NEW YORK (Reuters) – New York state's income tax hike on wealthy taxpayers may have caused a surprising drop in neighboring New Jersey's tax collections, a New Jersey budget expert said on Tuesday.
New Jersey residents who work in New York get credits on tax bills for the income tax payments they owe New York.
Last year, the Empire State raised the tax rate for annual income above $300,000 to 7.85 percent and for annual income above $500,000 a year to 8.97 percent.
But New York used a "recapture" provision -- which was obscured by New York officials and missed by tax experts -- to instead tax the entire income of these wealthy individuals at the two higher rates, according to written testimony by David Rosen, New Jersey legislative budget and financial officer.

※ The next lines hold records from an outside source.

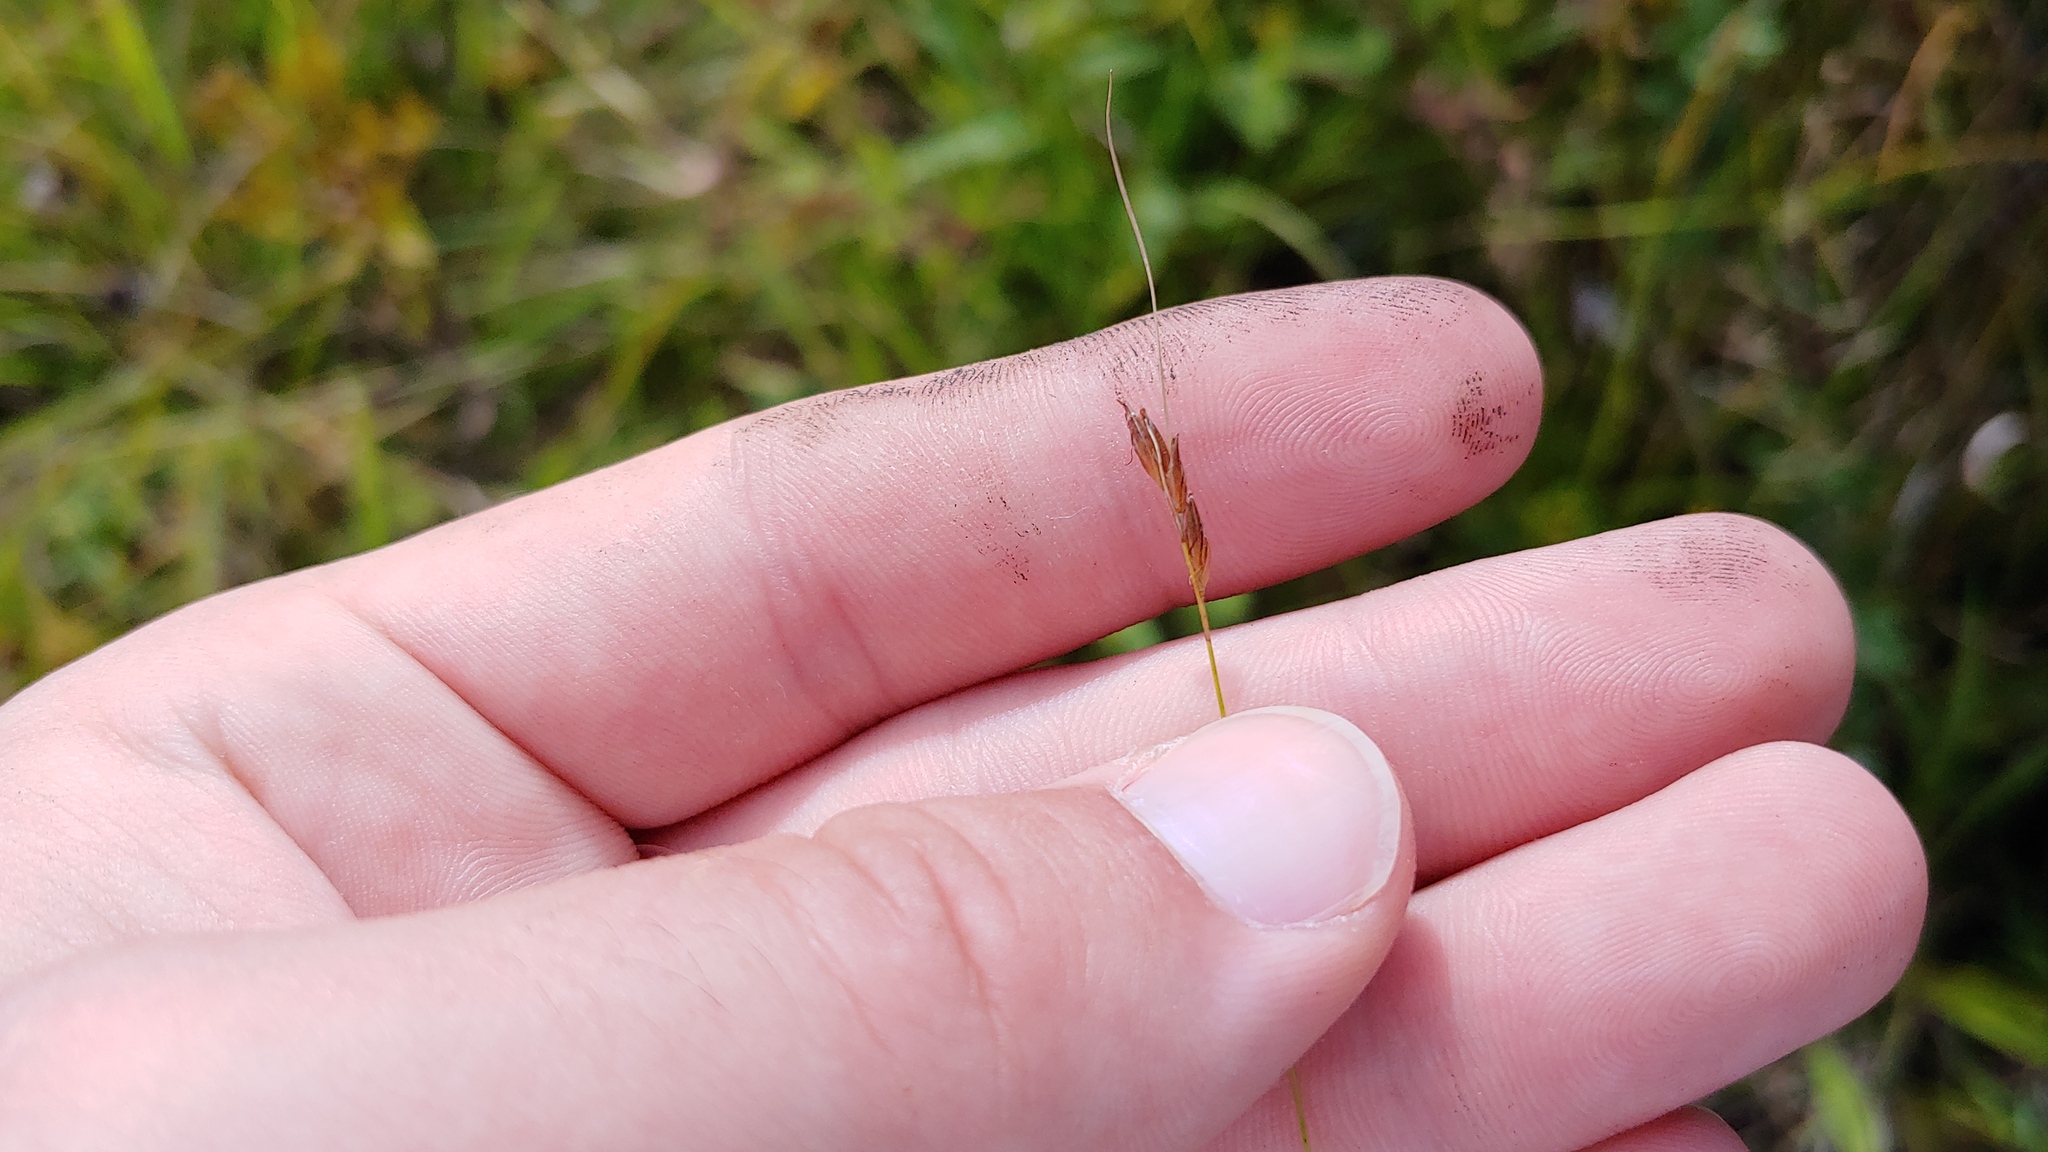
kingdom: Plantae
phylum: Tracheophyta
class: Liliopsida
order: Poales
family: Cyperaceae
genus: Rhynchospora
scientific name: Rhynchospora capillacea
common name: Capillary beakrush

More than 20,000 New Jerseyans have annual incomes that top $500,000 a year and the state had estimated New York's higher income tax rates would cost it $300 million in the fiscal year that ends on June 30.
But thanks to the recapture provision, that estimate might have been off by $200 million, said Rosen.
And even more tax revenue could be siphoned to New York because it also raised rates on the many New Jerseyans who earn at least $300,000 a year, he said.
Rosen predicted that the state will have to find an extra $767 million to balance its budget over the next 13 months. The testimony appears on the web site: http://www.njleg.state.nj.us/legislativepub/budget_2011/Rosen_testimony_05252010.pdf.
Separately, New Jersey Governor Chris Christie, addressing think tank the Manhattan Institute in New York on Tuesday, called on unions to make sacrifices to help the state close an $11 billion deficit for fiscal 2011.
"If we continue to allow a minority group of union leaders to define for us our standard of living, then we are bound to be Greece, we are bound to bury our children under a mound of taxes and debt," he said.
Only last week, Christie, a Republican, vetoed the Democratic-controlled legislature's income tax increase for million1aires.
Christie warned the legislature, which is facing November elections, against rejecting his budget remedies, which include asking voters to cap local spending increases at 2.5 percent a year.
The governor would impose the same limit on the state's discretionary spending, a category that excludes debt service or federally required programs.
"If you don't listen to the people of New Jersey, the people of New Jersey will show you another way to make a living," he said.